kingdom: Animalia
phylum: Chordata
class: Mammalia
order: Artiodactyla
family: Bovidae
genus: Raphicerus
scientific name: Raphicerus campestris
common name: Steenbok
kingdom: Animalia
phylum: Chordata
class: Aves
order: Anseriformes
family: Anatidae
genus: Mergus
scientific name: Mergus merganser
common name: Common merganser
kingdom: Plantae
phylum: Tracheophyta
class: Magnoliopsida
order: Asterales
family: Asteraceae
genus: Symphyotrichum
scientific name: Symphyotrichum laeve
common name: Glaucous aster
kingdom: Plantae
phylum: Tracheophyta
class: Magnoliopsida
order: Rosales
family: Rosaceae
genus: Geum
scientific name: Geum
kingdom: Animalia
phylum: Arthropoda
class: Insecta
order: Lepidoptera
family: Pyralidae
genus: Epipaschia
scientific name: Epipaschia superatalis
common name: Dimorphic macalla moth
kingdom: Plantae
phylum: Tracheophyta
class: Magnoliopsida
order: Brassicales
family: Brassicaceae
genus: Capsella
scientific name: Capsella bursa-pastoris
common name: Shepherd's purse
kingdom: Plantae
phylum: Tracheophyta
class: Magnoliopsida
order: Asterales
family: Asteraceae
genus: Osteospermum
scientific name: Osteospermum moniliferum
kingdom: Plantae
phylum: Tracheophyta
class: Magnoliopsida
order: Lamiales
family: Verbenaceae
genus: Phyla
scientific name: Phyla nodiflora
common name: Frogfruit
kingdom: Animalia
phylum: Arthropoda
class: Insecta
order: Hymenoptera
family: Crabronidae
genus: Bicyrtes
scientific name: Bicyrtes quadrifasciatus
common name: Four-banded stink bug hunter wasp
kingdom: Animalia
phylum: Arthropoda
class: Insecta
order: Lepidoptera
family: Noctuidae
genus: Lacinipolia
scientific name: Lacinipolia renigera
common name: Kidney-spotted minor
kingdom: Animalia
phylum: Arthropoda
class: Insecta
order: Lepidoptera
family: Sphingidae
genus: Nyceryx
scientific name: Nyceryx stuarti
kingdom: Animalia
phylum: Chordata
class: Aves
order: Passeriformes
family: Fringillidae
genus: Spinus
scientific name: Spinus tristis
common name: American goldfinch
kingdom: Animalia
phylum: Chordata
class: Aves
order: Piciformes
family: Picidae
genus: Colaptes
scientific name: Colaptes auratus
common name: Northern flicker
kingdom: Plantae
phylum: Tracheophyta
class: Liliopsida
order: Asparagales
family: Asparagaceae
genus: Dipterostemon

» OBJECTIVE
Copy out everything in the records above from the line containing "family: Sphingidae" down to the line containing "common name: Northern flicker", both of those lines included and every line unchanged.

» EXERCISE ANSWER
family: Sphingidae
genus: Nyceryx
scientific name: Nyceryx stuarti
kingdom: Animalia
phylum: Chordata
class: Aves
order: Passeriformes
family: Fringillidae
genus: Spinus
scientific name: Spinus tristis
common name: American goldfinch
kingdom: Animalia
phylum: Chordata
class: Aves
order: Piciformes
family: Picidae
genus: Colaptes
scientific name: Colaptes auratus
common name: Northern flicker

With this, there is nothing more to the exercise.